Foi reunido um grupo de peritos de 13 países, com experiência reconhecida (mais de 10 grávidas por ano com vasa prévia; autores de diretrizes nacionais sobre o tema; representando mais de 80% das publicações na área). Através do método Delphi, foram submetidos a 3 rondas de questionários, com taxa de respostas e concordância superiores a 80% e 75%, respetivamente, em todas as rondas.

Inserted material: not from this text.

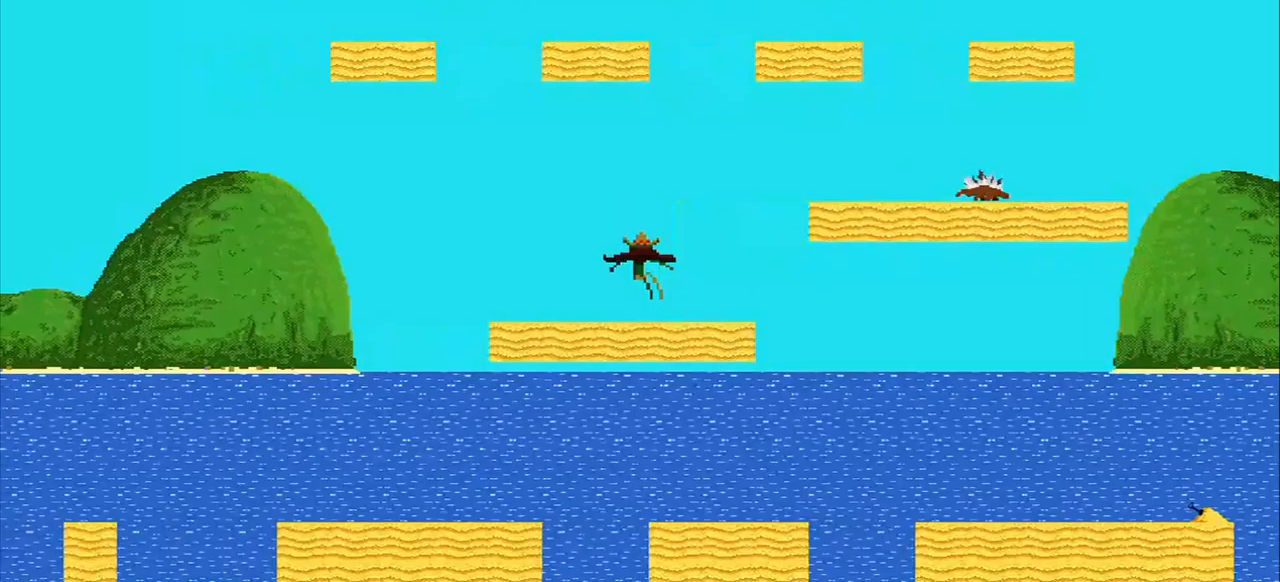
{"dt_ms": 500, "buttons": [], "left_stick": "center", "events": [[83, "left_stick", "center"]]}
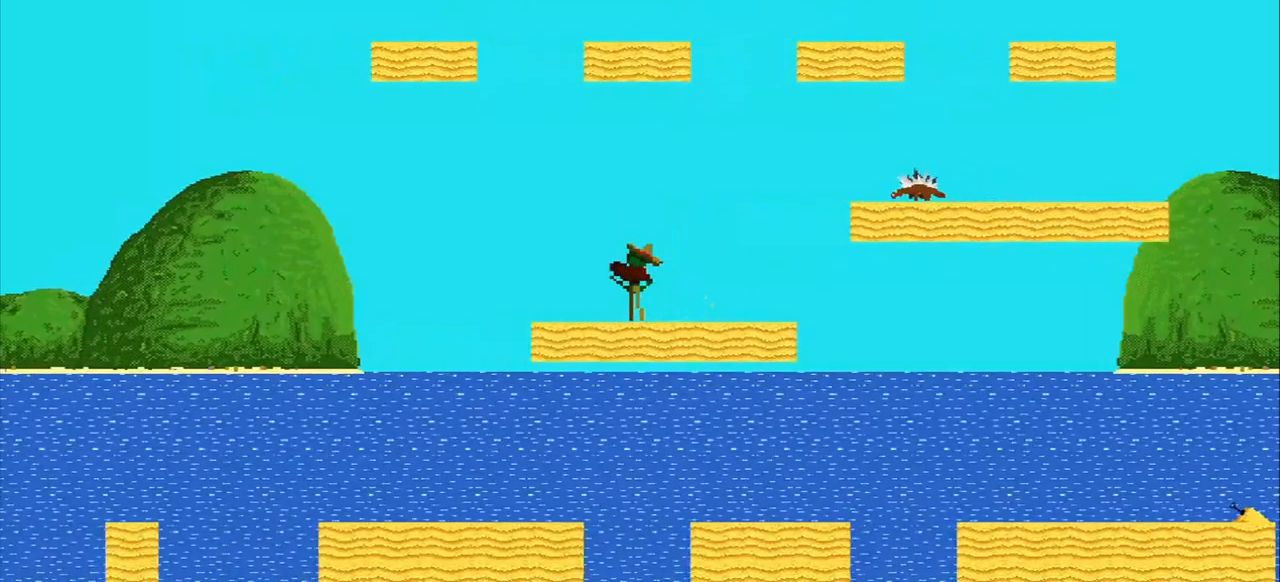
{"dt_ms": 500, "buttons": [], "left_stick": "center", "events": []}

Foi atingido consenso em 26 das 36 questões, destacando-se:
– a definição de vasa prévia não deve ser limitada à passagem de vasos fetais até 2 cm do orifício cervical interno
– o rastreio universal deve ser feito através da avaliação ecográfica da inserção do cordão umbilical e varrimento com doppler a cores sobre a região do colo uterino em todas as grávidas no segundo trimestre
– poderá ser possível a orientação em ambulatório das grávidas assintomáticas e sem factores de risco para parto pré-termo, após um cuidadoso aconselhamento, se essa for a vontade da grávida e após consentimento informado
– na ausência de sintomatologia e fatores de risco para parto pré-termo, a cesariana deve ser programada para as 35-37 semanas, com mais de 50% dos peritos a optarem por terminar a gravidez às 36-36+6 semanas
Apesar de manter em aberto questões cruciais como a utilização de corticoterapia, o papel da vigilância ecográfica/fetal seriadas e os casos de gravidez gemelar, o consenso atingido poderá desencadear a elaboração de novas orientações e contribuir para mudanças na atitude clínica.